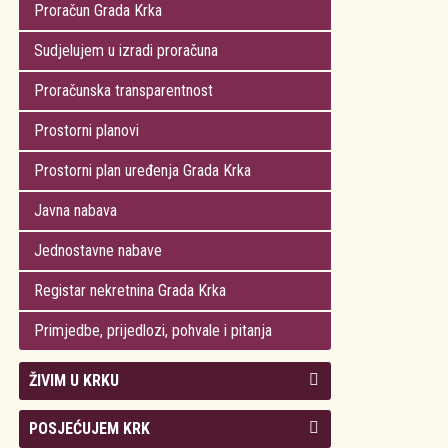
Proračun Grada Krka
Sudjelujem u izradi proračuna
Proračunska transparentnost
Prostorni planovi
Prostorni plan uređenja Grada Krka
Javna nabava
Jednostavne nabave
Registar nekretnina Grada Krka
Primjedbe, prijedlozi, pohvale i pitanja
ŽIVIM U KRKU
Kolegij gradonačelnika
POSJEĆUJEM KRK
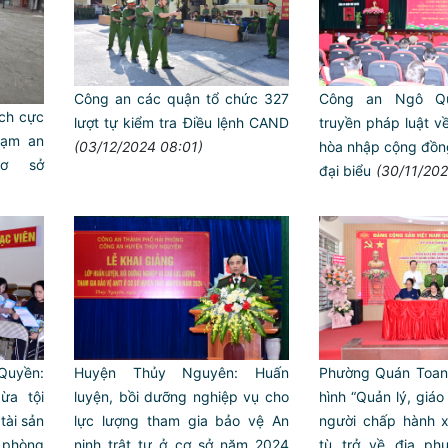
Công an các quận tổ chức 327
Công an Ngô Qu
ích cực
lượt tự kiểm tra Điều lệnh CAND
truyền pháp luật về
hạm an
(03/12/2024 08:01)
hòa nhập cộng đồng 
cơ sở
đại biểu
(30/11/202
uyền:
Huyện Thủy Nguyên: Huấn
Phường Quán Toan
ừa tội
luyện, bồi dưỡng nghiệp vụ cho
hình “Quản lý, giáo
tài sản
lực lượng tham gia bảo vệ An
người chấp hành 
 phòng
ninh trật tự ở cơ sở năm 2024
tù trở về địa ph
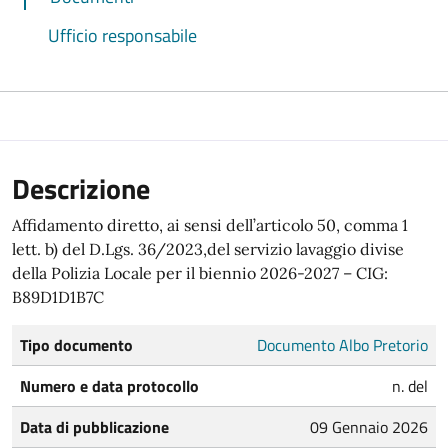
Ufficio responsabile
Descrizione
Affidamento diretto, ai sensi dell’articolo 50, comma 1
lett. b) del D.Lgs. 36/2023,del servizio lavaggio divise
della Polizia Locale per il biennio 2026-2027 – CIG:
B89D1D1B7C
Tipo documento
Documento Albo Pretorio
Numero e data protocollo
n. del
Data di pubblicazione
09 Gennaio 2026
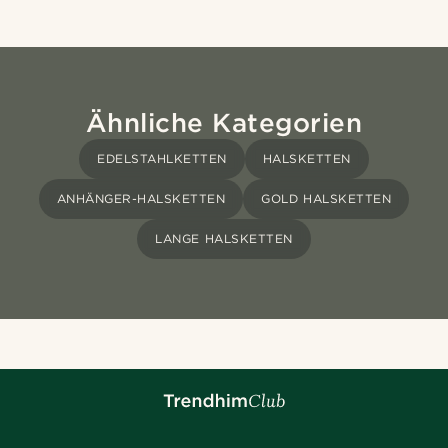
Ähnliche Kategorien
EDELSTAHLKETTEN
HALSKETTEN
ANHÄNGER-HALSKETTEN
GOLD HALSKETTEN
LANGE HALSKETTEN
::::
§ ACTIVITY: Print, word for word, every entry shown above; the pictures stay out.

§ SOLUTION TO THIS EXERCISE:
Proračun Grada Krka
Sudjelujem u izradi proračuna
Proračunska transparentnost
Prostorni planovi
Prostorni plan uređenja Grada Krka
Javna nabava
Jednostavne nabave
Registar nekretnina Grada Krka
Primjedbe, prijedlozi, pohvale i pitanja
ŽIVIM U KRKU
Kolegij gradonačelnika
POSJEĆUJEM KRK
Công an các quận tổ chức 327
Công an Ngô Qu
ích cực
lượt tự kiểm tra Điều lệnh CAND
truyền pháp luật về
hạm an
(03/12/2024 08:01)
hòa nhập cộng đồng 
cơ sở
đại biểu
(30/11/202
uyền:
Huyện Thủy Nguyên: Huấn
Phường Quán Toan
ừa tội
luyện, bồi dưỡng nghiệp vụ cho
hình “Quản lý, giáo
tài sản
lực lượng tham gia bảo vệ An
người chấp hành 
 phòng
ninh trật tự ở cơ sở năm 2024
tù trở về địa ph
Ufficio responsabile
Descrizione
Affidamento diretto, ai sensi dell’articolo 50, comma 1
lett. b) del D.Lgs. 36/2023,del servizio lavaggio divise
della Polizia Locale per il biennio 2026-2027 – CIG:
B89D1D1B7C
Tipo documento
Documento Albo Pretorio
Numero e data protocollo
n. del
Data di pubblicazione
09 Gennaio 2026
Ähnliche Kategorien
EDELSTAHLKETTEN
HALSKETTEN
ANHÄNGER-HALSKETTEN
GOLD HALSKETTEN
LANGE HALSKETTEN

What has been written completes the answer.